● Work instructions
Copy out the lines below character for character, leaving out the two pictures.

** Begin Material shown **

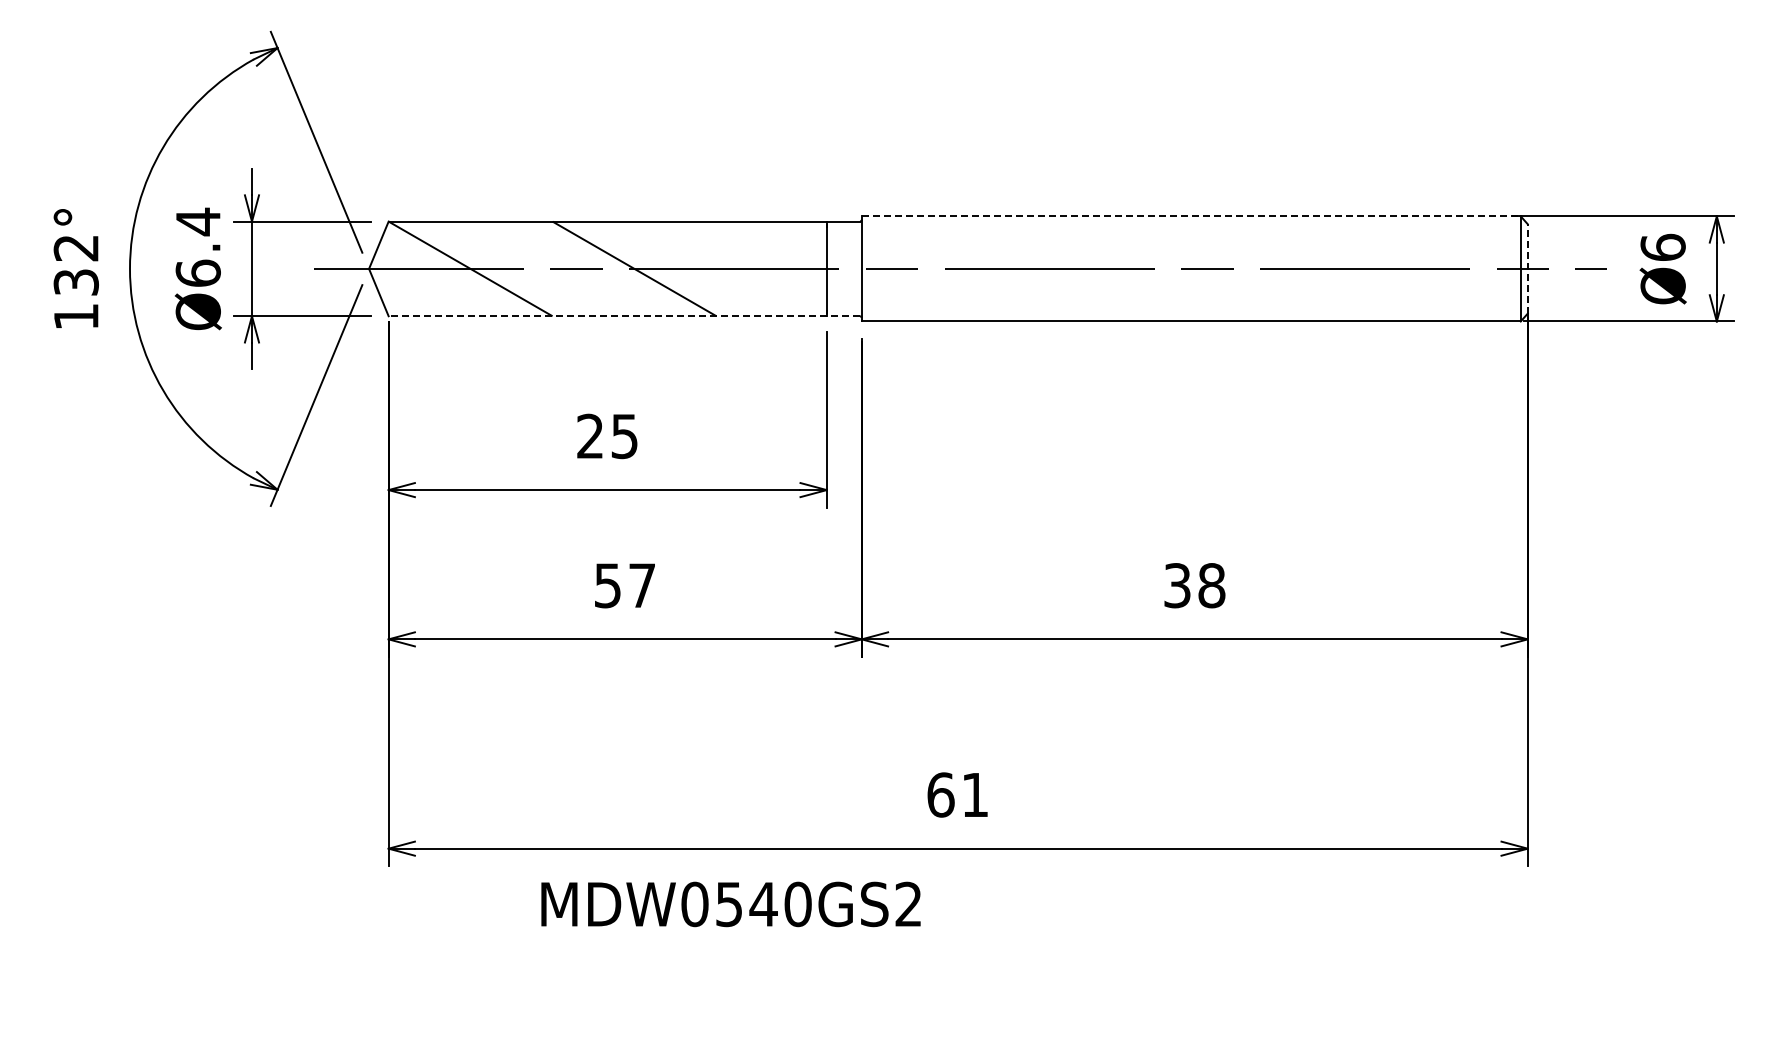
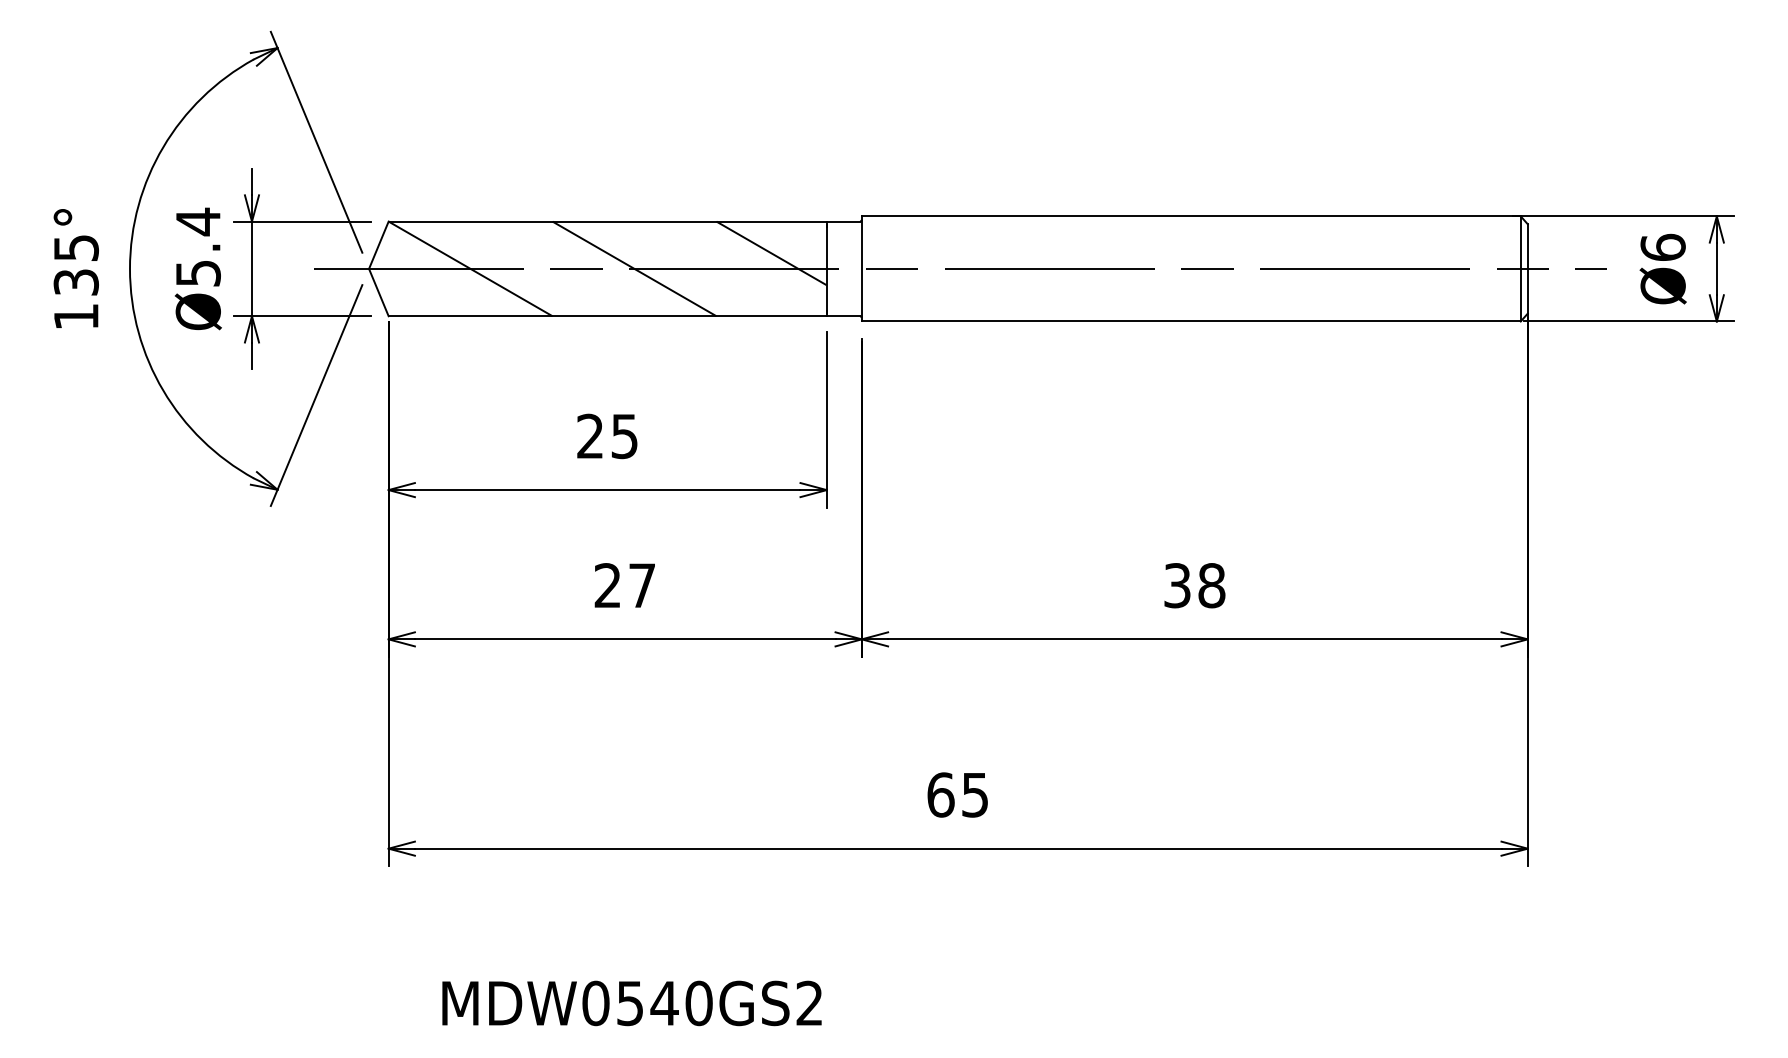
line at (1191, 216): dashed -> solid
text at (75, 248): 132° -> 135°
line at (771, 253): none -> present
line at (1527, 268): dashed -> solid
text at (197, 272): Ø6.4 -> Ø5.4
line at (624, 316): dashed -> solid
text at (607, 585): 57 -> 27
text at (974, 795): 61 -> 65
text at (730, 904) position: (730, 904) -> (631, 1003)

** End Material shown **

● Problem solution
line at (1191, 216): dashed -> solid
text at (75, 248): 132° -> 135°
line at (771, 253): none -> present
line at (1527, 268): dashed -> solid
text at (197, 272): Ø6.4 -> Ø5.4
line at (624, 316): dashed -> solid
text at (607, 585): 57 -> 27
text at (974, 795): 61 -> 65
text at (730, 904) position: (730, 904) -> (631, 1003)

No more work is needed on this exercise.